Hot weather, swimming in unfamiliar locations possible factors in drownings this summer

Ottawa Police officers on a boat on the Ottawa River near Bate Island during a search for the second of two men reported missing Friday night. The body of one man was recovered overnight. Aug. 1, 2020.

Hot temperatures and swimming in unfamiliar waters are considered as possible factors for a deadly summer on waterways in Ottawa.

There have been five drownings on Ottawa waterways since the middle of June, including a two year-old boy that drowned at Petrie Island.  Two fishermen died after being swept away in the Ottawa River near the Canadian Museum of History last weekend.

The Ottawa Drowning Prevention Coalition, Ottawa Police, Ottawa Fire, and Ottawa Paramedic Service are urging all residents to practice water safety when they are on, in or near water.

Speaking on CTV News at Noon, Chris Wagg of the Ottawa Drowning Prevention Coalition said emergency crews have noticed more people are swimming in new areas this summer instead of at public beaches.

"They're finding people swimming in areas that typically we've never seen them going in the waters," Wagg said on Thursday.

"Of course, we're talking outside the supervised beach areas."

On July 3, a 14-year-old boy drowned after jumping off the Prince of Wales Bridge into the Ottawa River. On July 4, a 20-year-old man drowned while swimming at Britannia Beach. The beach remains closed this summer due to work by municipal officials.

Wagg says people should be swimming in supervised areas of the Ottawa River.

"City of Ottawa goes out to the beaches well ahead of the season, checking the bottom looking for any debris that might be there that could pose a danger, roping off the supervised areas," said Wagg.

"So when you're heading out onto the river, into an area that hasn't been searched, knowing what footing is underneath. So, if you're out there, you could easily lose your footing in the river because the currents can be incredibly strong."

The Ottawa Drowning Prevention Coalition says you should be aware of the possible dangers of swimming in unknown waters and always wear a life jacket near open bodies of water.

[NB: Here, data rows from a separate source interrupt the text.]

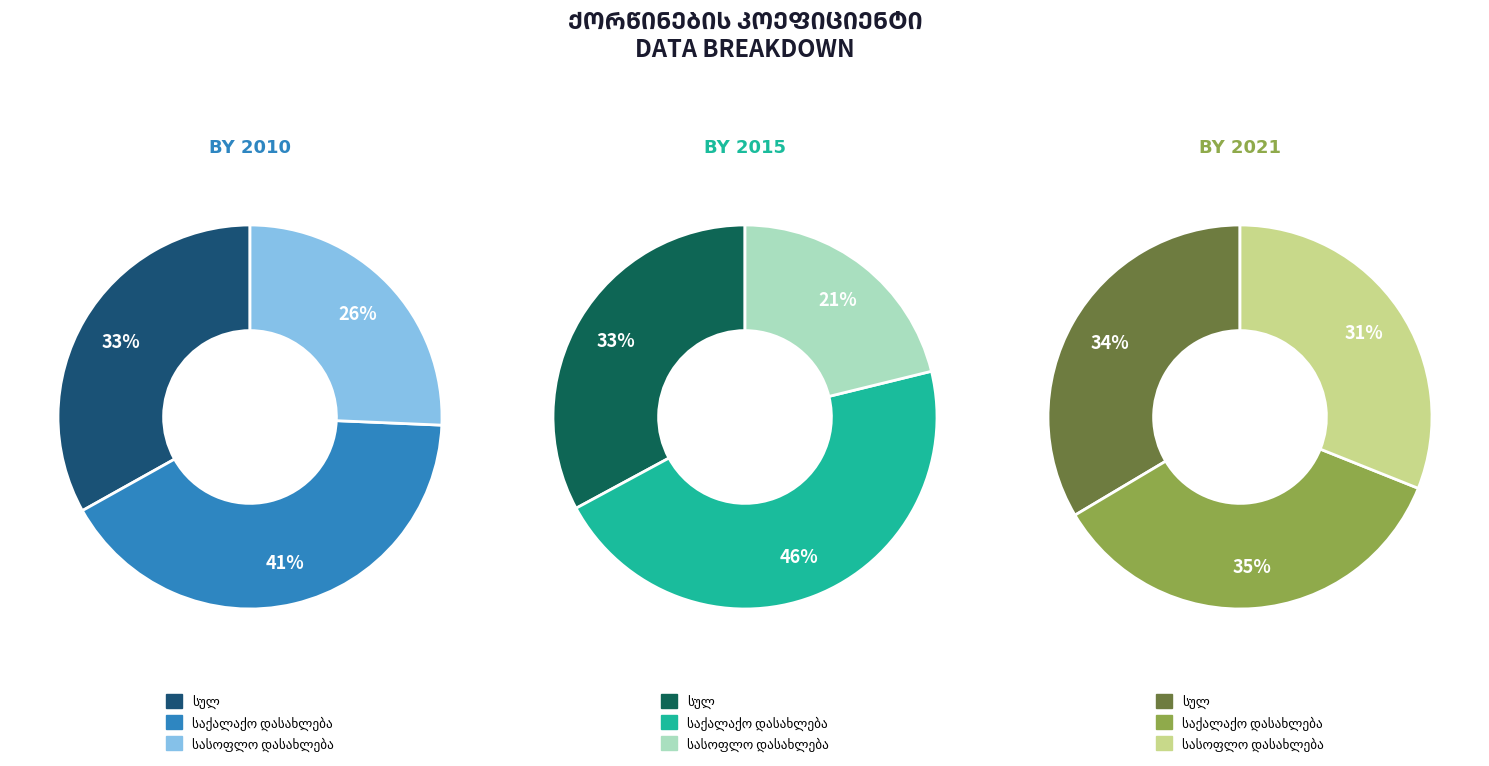

Does any single category account for the majority?

No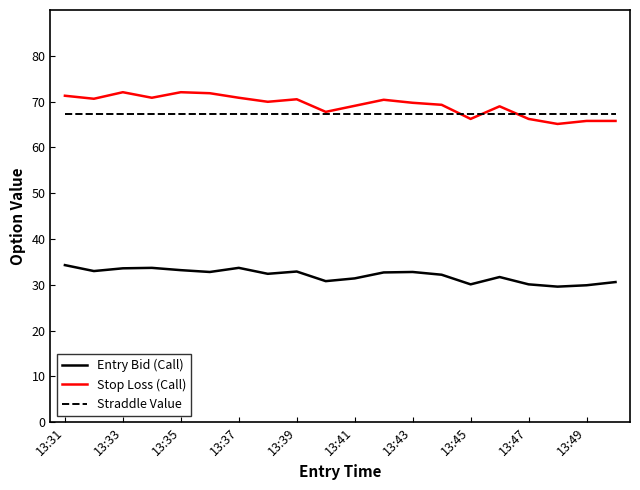

True or false: Entry Bid (Call) and Straddle Value intersect in this chart.

False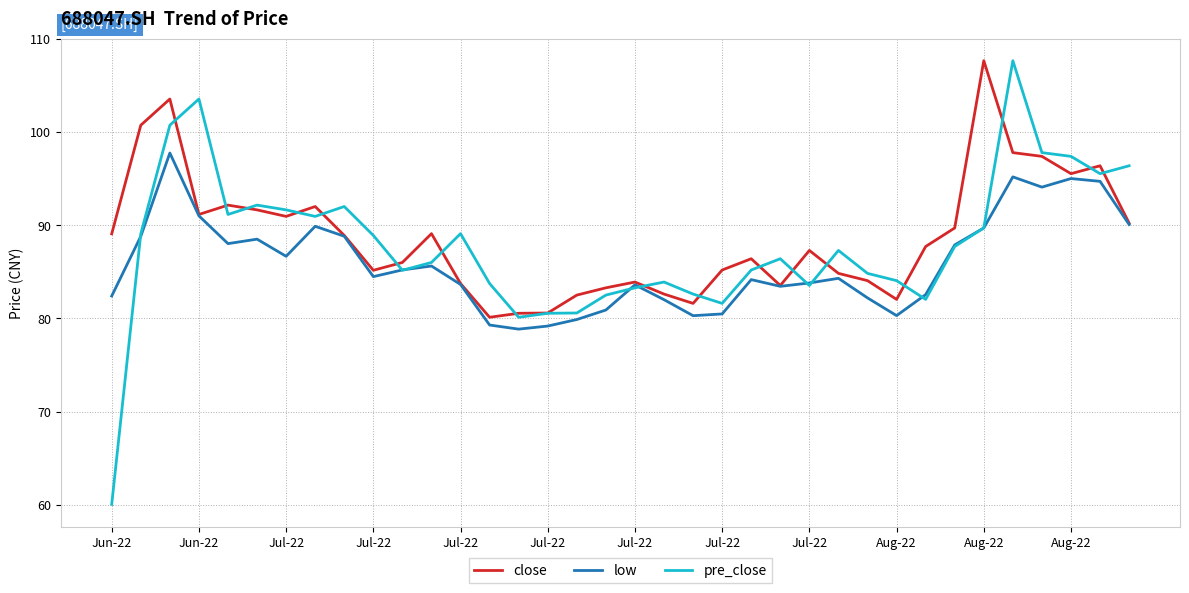

What is the maximum value for low?

97.7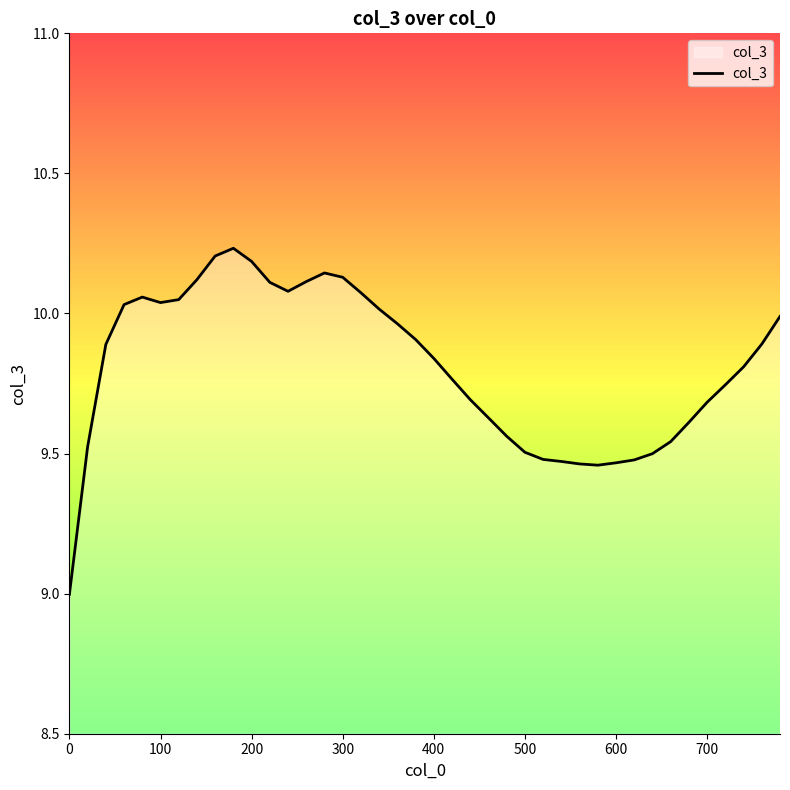

What is the greatest value displayed?

10.2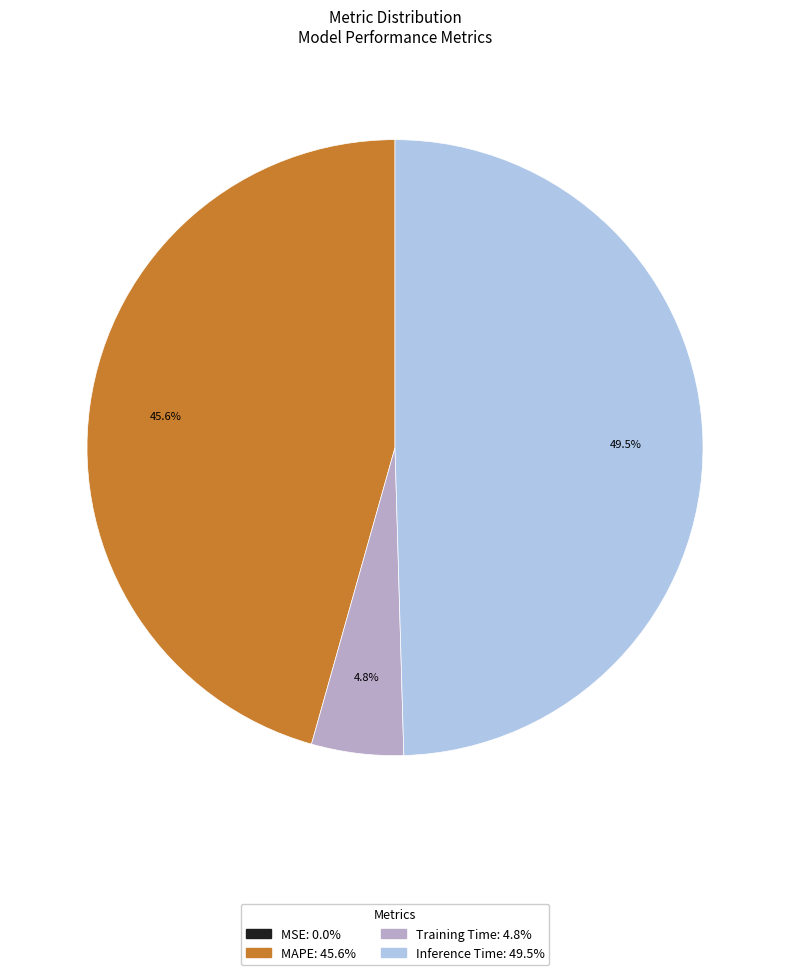

What is the largest slice in the pie chart?

Inference Time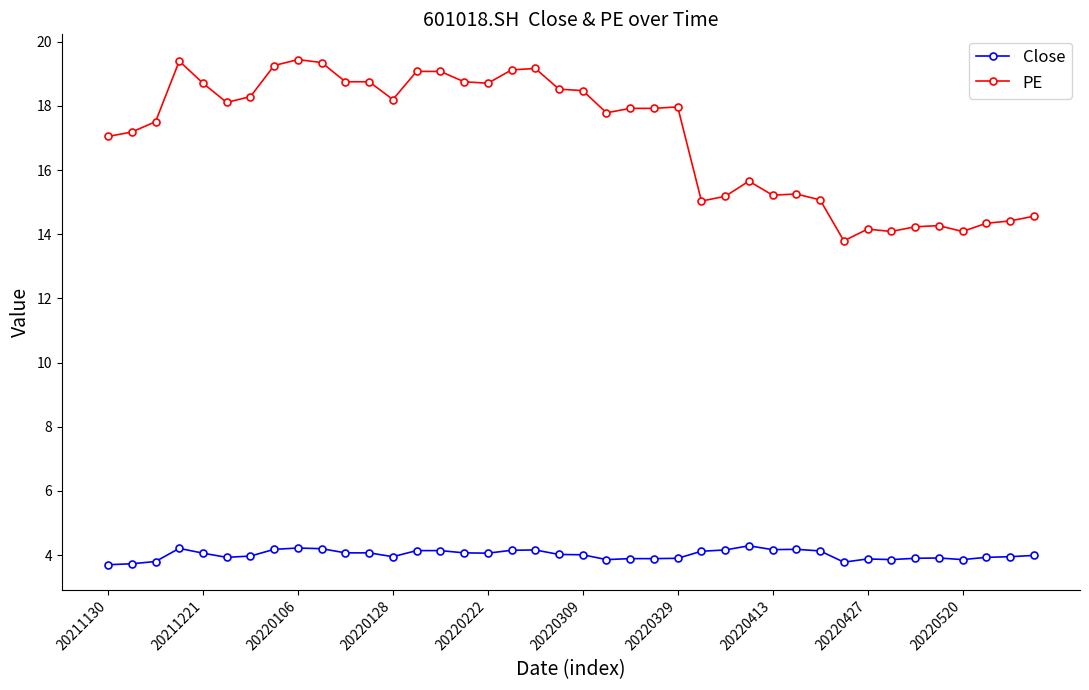

True or false: Close and PE intersect in this chart.

False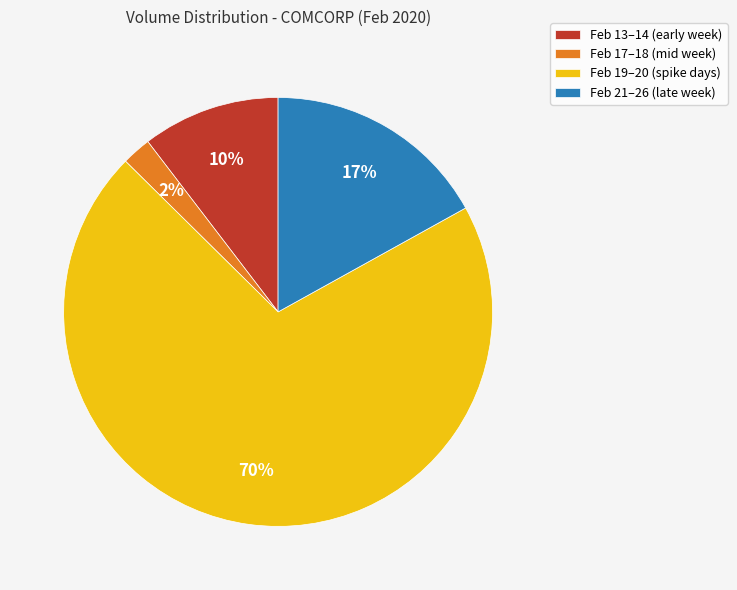

True or false: Feb 21–26 (late week) accounts for 4% of the total.

False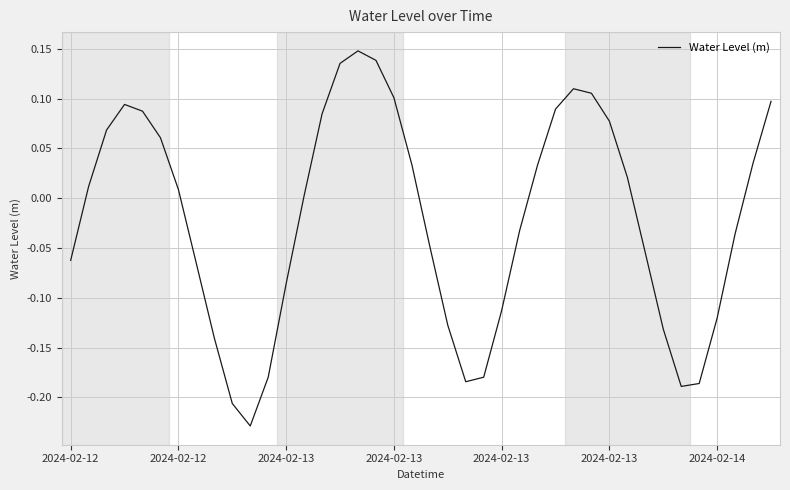

What is the difference between the maximum and minimum values?

0.4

Wagg says no matter where you are swimming or how much experience you have; always have someone watching people in the water.

"Having somebody watching over you at all times is always a great idea. Parents can easily get distracted with phones or if you have family and friends over. Make sure you got that one person designated to be on guard watching the kids."

If you're boating this summer, the Ottawa Drowning Prevention Coalition recommends wearing a life jacket at all times, have all the safety equipment on board and don't drink and drive while boating.